MicroRNA-511-3p regulates Aβ1–40 induced decreased cell viability and serves as a candidate biomarker in Alzheimer's disease

Alzheimer's disease (AD) is a progressive neurodegenerative disease with high incidence in the elderly population. MicroRNAs have been reported to abnormally expressed in patients with AD. In this study, we investigated the role of inflammation-related miR-511-3p in AD patients and AD cell models.
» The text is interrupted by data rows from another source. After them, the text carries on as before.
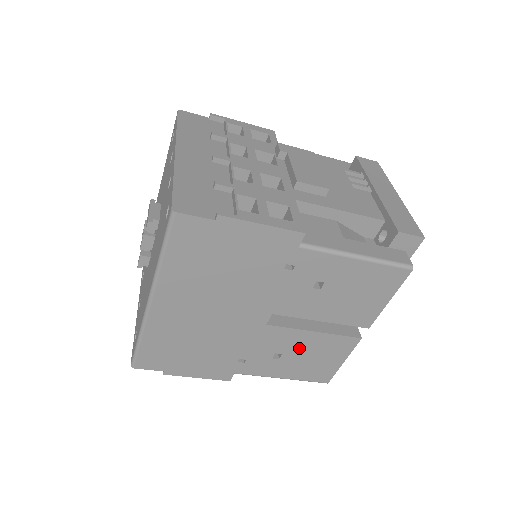
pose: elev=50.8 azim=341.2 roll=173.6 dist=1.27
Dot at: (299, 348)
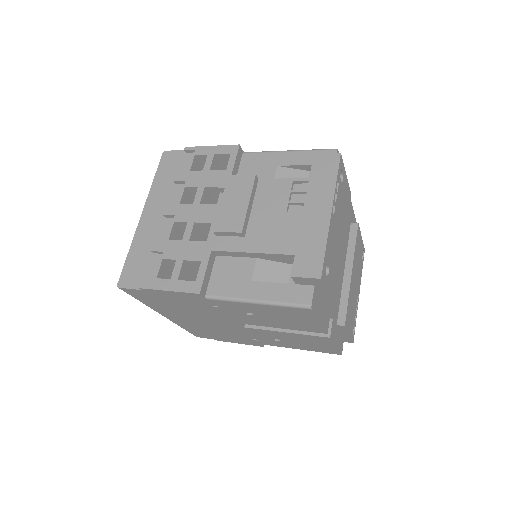
Dot at: (287, 338)
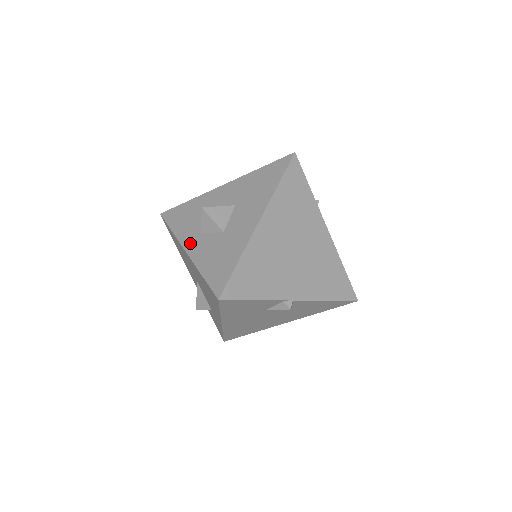
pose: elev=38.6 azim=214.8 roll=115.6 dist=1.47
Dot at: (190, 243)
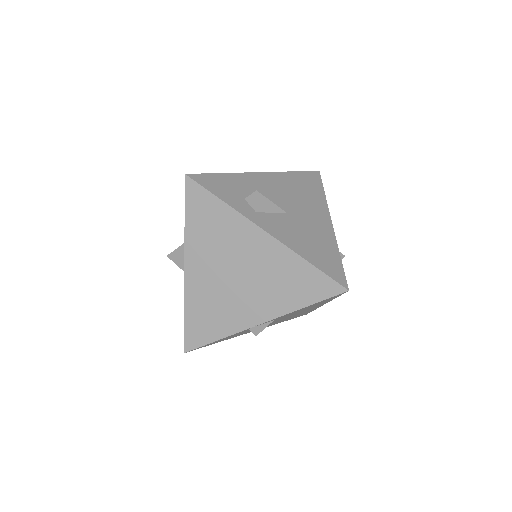
Dot at: occluded
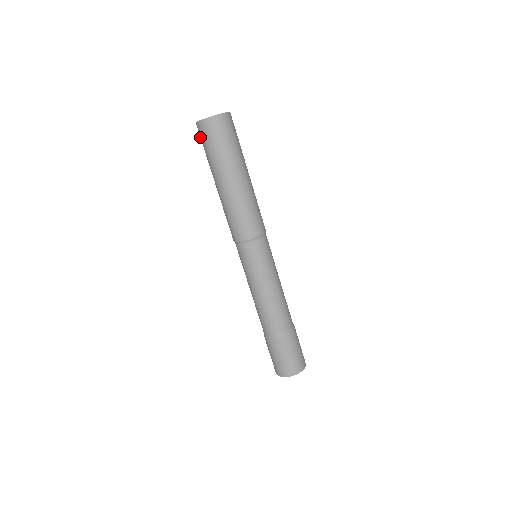
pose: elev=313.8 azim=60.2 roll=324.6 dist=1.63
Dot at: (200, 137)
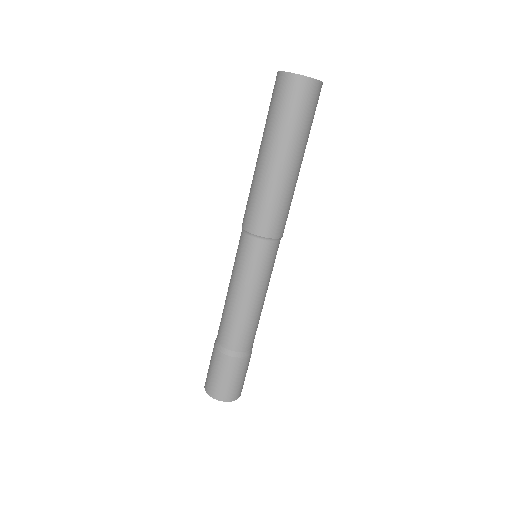
Dot at: occluded
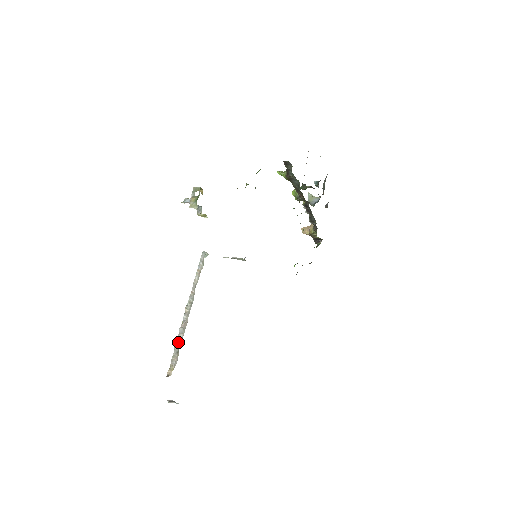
The level of miR-511-3p was quantified by Real-Time PCR. The diagnostic value was evaluated by receiver operating characteristic curve (ROC) analysis. The correlation between miR-511-3p expression levels and ini-mental state examination (MMSE) scores, Montreal Cognitive Assessment (MoCA) scores and inflammatory factors was analyzed. The concentrations of IL-1β, IL-6 and TNF-α were measured by Enzyme-Linked Immunosorbent Assay (ELISA) in AD cell model and serum from AD patients. Serum miR-511-3p expression was decreased in AD patients and correlated with MMSE score, MoCA score and inflammatory response. MiR-511-3p mimics significantly reversed the effects of Aβ 1–40 on inflammation in AD cells. ROC curve results showed that miR-511-3p had high diagnostic accuracy in distinguishing normal controls from AD patients. Our results show that miR-511-3p is down-regulated in AD patients and has high diagnostic value. MiR-511-3p may participate in the development of AD by regulating the levels of neuroinflammatory factors in AD cells. MiR-511-3p may provide a new perspective for the prevention and pathogenesis of AD.